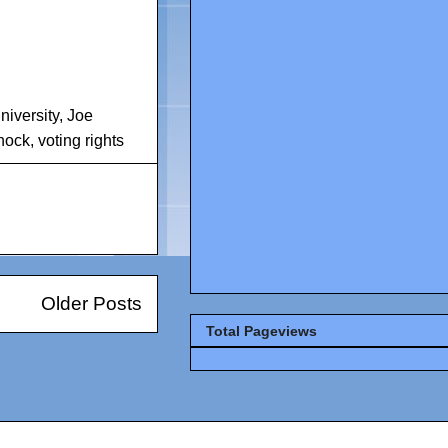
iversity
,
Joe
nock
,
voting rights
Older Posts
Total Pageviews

_ _ _

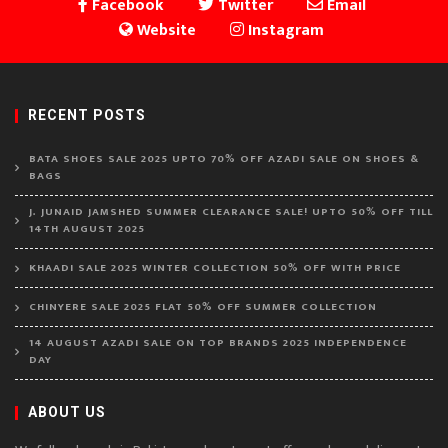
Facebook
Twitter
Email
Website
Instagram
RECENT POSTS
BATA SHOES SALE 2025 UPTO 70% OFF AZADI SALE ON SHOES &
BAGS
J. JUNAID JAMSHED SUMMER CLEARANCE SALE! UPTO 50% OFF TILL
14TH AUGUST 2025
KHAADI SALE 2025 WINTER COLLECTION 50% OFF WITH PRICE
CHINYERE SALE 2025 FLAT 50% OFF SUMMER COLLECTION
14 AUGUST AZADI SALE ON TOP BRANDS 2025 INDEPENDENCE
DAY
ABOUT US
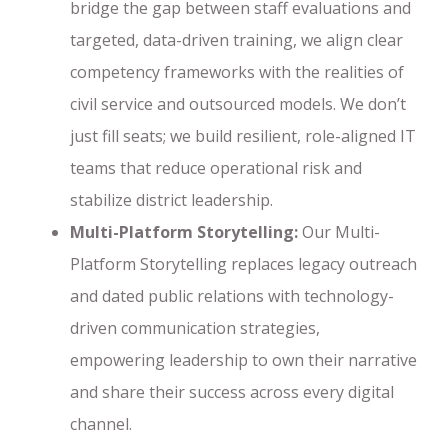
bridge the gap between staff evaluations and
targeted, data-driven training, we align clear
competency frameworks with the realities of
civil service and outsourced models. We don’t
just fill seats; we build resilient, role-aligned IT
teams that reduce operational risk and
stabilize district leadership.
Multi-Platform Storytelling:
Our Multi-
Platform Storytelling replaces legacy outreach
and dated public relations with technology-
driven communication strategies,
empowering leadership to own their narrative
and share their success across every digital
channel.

_ _ _

Wherever a line in the data above holds "UPTO", copy that line.

[EXPECTED ANSWER]
BATA SHOES SALE 2025 UPTO 70% OFF AZADI SALE ON SHOES &
J. JUNAID JAMSHED SUMMER CLEARANCE SALE! UPTO 50% OFF TILL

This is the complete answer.